*What is being asked*. Your answer must consist of the records exactly as given, with no pictures included.
--- START ---
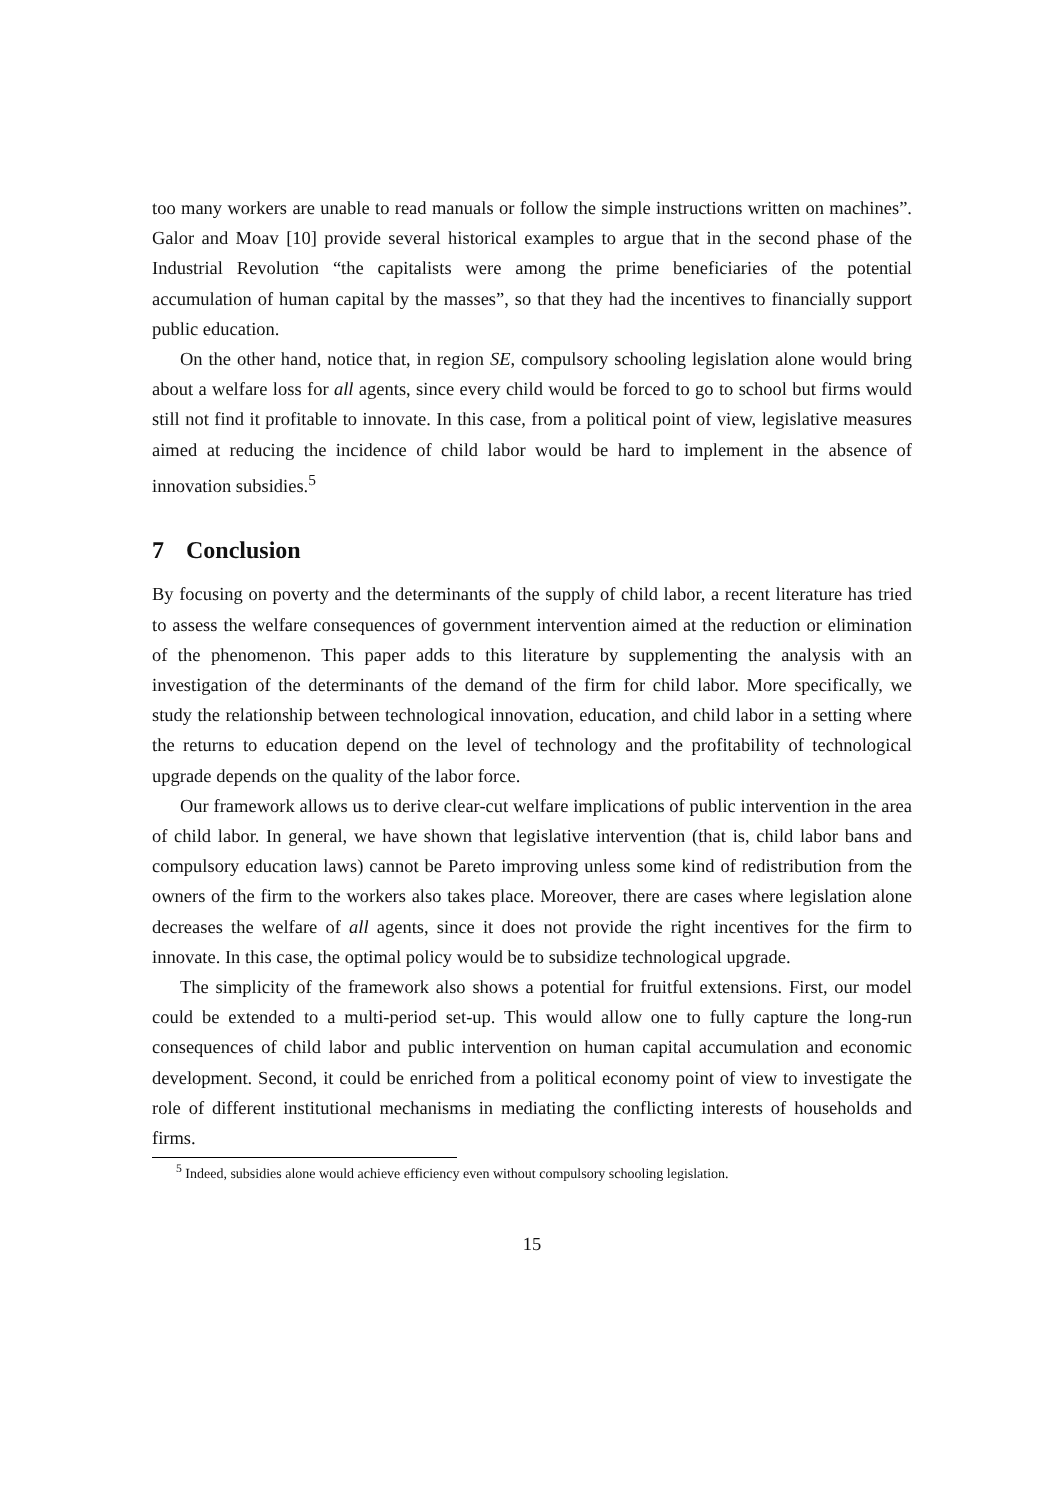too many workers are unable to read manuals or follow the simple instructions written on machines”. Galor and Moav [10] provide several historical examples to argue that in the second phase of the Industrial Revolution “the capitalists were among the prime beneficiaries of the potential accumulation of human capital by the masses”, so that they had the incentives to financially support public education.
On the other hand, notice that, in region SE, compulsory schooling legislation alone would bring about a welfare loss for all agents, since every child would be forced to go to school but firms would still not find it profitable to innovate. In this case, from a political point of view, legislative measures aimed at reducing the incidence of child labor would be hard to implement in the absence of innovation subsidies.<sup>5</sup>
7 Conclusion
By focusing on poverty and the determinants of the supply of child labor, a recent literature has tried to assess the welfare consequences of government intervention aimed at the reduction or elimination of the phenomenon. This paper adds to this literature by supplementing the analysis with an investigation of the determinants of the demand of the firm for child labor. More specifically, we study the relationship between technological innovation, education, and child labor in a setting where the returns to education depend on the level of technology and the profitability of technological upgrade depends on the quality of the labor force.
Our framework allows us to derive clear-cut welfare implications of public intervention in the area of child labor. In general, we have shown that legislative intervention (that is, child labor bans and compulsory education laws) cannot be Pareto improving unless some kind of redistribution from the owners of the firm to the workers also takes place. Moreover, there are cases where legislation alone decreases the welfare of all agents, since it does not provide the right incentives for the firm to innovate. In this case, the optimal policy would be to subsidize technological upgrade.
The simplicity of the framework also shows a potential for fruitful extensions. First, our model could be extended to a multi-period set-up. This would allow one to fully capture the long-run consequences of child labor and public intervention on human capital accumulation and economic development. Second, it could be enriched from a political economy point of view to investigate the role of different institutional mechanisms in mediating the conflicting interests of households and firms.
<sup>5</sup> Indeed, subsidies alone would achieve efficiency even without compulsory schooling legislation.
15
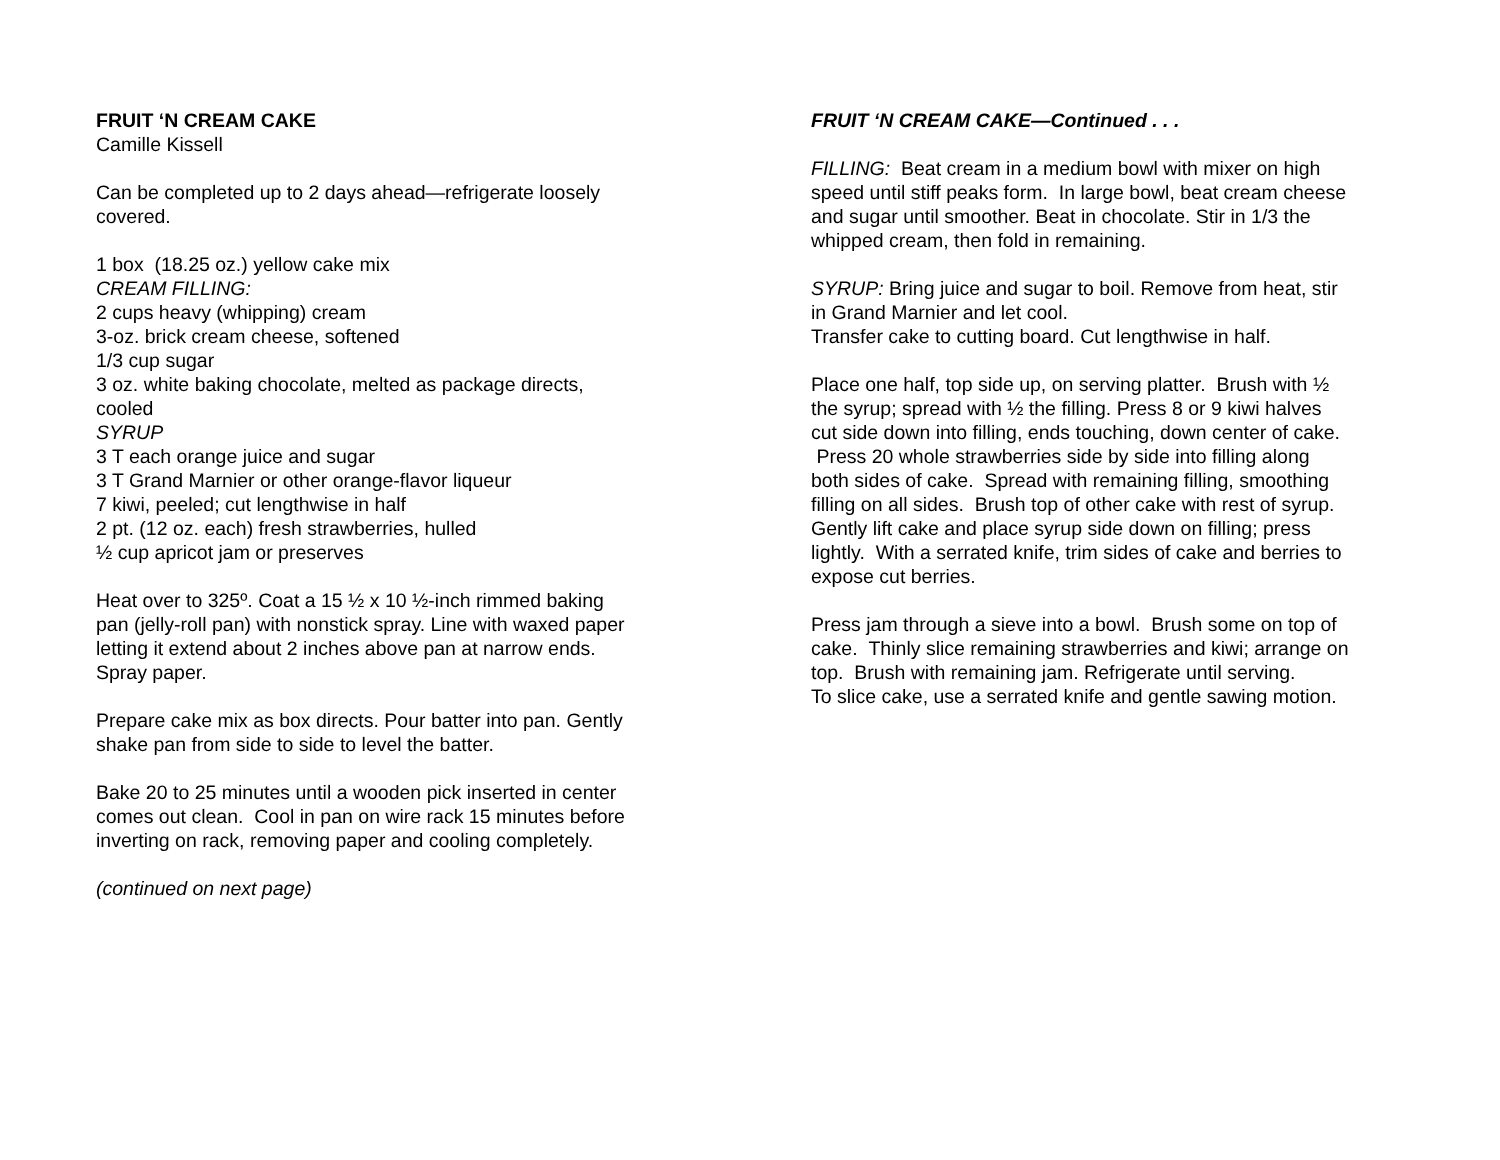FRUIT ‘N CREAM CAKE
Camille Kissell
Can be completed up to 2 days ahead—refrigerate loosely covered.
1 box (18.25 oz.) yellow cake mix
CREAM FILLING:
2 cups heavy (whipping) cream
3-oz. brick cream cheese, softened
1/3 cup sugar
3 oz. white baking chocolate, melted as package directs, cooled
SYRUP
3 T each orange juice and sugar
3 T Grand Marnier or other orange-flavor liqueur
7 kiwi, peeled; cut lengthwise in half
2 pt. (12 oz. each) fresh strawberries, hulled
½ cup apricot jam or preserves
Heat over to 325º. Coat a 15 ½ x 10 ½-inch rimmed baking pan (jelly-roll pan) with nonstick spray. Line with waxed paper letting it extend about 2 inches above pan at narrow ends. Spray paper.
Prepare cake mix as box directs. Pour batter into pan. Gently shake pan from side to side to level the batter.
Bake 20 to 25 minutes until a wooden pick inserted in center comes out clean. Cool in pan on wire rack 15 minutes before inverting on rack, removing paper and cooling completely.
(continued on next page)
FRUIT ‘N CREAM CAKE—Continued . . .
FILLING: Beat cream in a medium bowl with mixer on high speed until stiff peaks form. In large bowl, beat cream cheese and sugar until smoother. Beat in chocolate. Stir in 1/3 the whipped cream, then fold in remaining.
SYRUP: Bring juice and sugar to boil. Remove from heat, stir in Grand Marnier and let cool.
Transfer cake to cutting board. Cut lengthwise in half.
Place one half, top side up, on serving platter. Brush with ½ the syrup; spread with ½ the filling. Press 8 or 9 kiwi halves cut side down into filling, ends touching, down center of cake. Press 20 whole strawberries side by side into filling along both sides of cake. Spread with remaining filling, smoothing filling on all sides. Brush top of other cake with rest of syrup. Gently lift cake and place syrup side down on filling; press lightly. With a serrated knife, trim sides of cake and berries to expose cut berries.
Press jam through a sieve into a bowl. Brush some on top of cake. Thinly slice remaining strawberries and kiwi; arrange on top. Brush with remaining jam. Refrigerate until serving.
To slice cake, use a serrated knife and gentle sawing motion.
--- END ---
*Exercise solution*.
too many workers are unable to read manuals or follow the simple instructions written on machines”. Galor and Moav [10] provide several historical examples to argue that in the second phase of the Industrial Revolution “the capitalists were among the prime beneficiaries of the potential accumulation of human capital by the masses”, so that they had the incentives to financially support public education.
On the other hand, notice that, in region SE, compulsory schooling legislation alone would bring about a welfare loss for all agents, since every child would be forced to go to school but firms would still not find it profitable to innovate. In this case, from a political point of view, legislative measures aimed at reducing the incidence of child labor would be hard to implement in the absence of innovation subsidies.<sup>5</sup>
7 Conclusion
By focusing on poverty and the determinants of the supply of child labor, a recent literature has tried to assess the welfare consequences of government intervention aimed at the reduction or elimination of the phenomenon. This paper adds to this literature by supplementing the analysis with an investigation of the determinants of the demand of the firm for child labor. More specifically, we study the relationship between technological innovation, education, and child labor in a setting where the returns to education depend on the level of technology and the profitability of technological upgrade depends on the quality of the labor force.
Our framework allows us to derive clear-cut welfare implications of public intervention in the area of child labor. In general, we have shown that legislative intervention (that is, child labor bans and compulsory education laws) cannot be Pareto improving unless some kind of redistribution from the owners of the firm to the workers also takes place. Moreover, there are cases where legislation alone decreases the welfare of all agents, since it does not provide the right incentives for the firm to innovate. In this case, the optimal policy would be to subsidize technological upgrade.
The simplicity of the framework also shows a potential for fruitful extensions. First, our model could be extended to a multi-period set-up. This would allow one to fully capture the long-run consequences of child labor and public intervention on human capital accumulation and economic development. Second, it could be enriched from a political economy point of view to investigate the role of different institutional mechanisms in mediating the conflicting interests of households and firms.
<sup>5</sup> Indeed, subsidies alone would achieve efficiency even without compulsory schooling legislation.
15
FRUIT ‘N CREAM CAKE
Camille Kissell
Can be completed up to 2 days ahead—refrigerate loosely covered.
1 box (18.25 oz.) yellow cake mix
CREAM FILLING:
2 cups heavy (whipping) cream
3-oz. brick cream cheese, softened
1/3 cup sugar
3 oz. white baking chocolate, melted as package directs, cooled
SYRUP
3 T each orange juice and sugar
3 T Grand Marnier or other orange-flavor liqueur
7 kiwi, peeled; cut lengthwise in half
2 pt. (12 oz. each) fresh strawberries, hulled
½ cup apricot jam or preserves
Heat over to 325º. Coat a 15 ½ x 10 ½-inch rimmed baking pan (jelly-roll pan) with nonstick spray. Line with waxed paper letting it extend about 2 inches above pan at narrow ends. Spray paper.
Prepare cake mix as box directs. Pour batter into pan. Gently shake pan from side to side to level the batter.
Bake 20 to 25 minutes until a wooden pick inserted in center comes out clean. Cool in pan on wire rack 15 minutes before inverting on rack, removing paper and cooling completely.
(continued on next page)
FRUIT ‘N CREAM CAKE—Continued . . .
FILLING: Beat cream in a medium bowl with mixer on high speed until stiff peaks form. In large bowl, beat cream cheese and sugar until smoother. Beat in chocolate. Stir in 1/3 the whipped cream, then fold in remaining.
SYRUP: Bring juice and sugar to boil. Remove from heat, stir in Grand Marnier and let cool.
Transfer cake to cutting board. Cut lengthwise in half.
Place one half, top side up, on serving platter. Brush with ½ the syrup; spread with ½ the filling. Press 8 or 9 kiwi halves cut side down into filling, ends touching, down center of cake. Press 20 whole strawberries side by side into filling along both sides of cake. Spread with remaining filling, smoothing filling on all sides. Brush top of other cake with rest of syrup. Gently lift cake and place syrup side down on filling; press lightly. With a serrated knife, trim sides of cake and berries to expose cut berries.
Press jam through a sieve into a bowl. Brush some on top of cake. Thinly slice remaining strawberries and kiwi; arrange on top. Brush with remaining jam. Refrigerate until serving.
To slice cake, use a serrated knife and gentle sawing motion.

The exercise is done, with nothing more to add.